> YOUR ASSIGNMENT: An exact reproduction of the listing, minus the pictures, is the required output.

> SOURCE RECORDS:
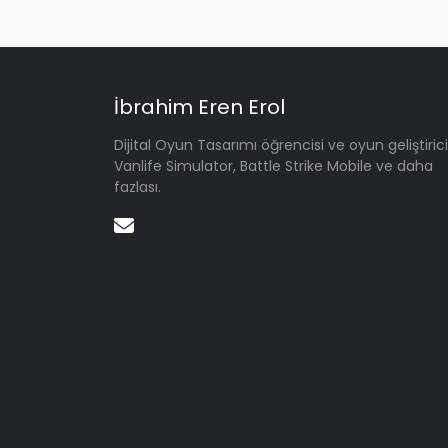
İbrahim Eren Erol
Dijital Oyun Tasarımı öğrencisi ve oyun geliştirici
Vanlife Simulator, Battle Strike Mobile ve daha
fazlası.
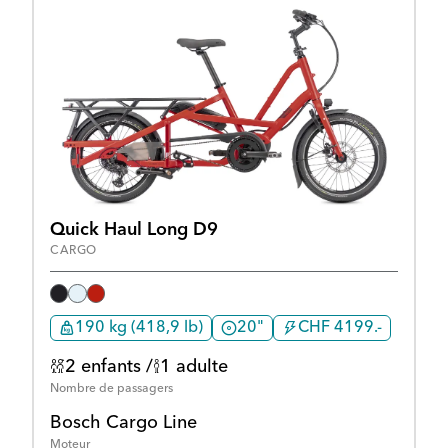
Quick Haul Long D9
CARGO
190 kg (418,9 lb)
20"
CHF 4199.-
2 enfants /
1 adulte
Nombre de passagers
Bosch Cargo Line
Moteur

> ANSWER FOR THE TASK:
İbrahim Eren Erol
Dijital Oyun Tasarımı öğrencisi ve oyun geliştirici
Vanlife Simulator, Battle Strike Mobile ve daha
fazlası.
Quick Haul Long D9
CARGO
190 kg (418,9 lb)
20"
CHF 4199.-
2 enfants /
1 adulte
Nombre de passagers
Bosch Cargo Line
Moteur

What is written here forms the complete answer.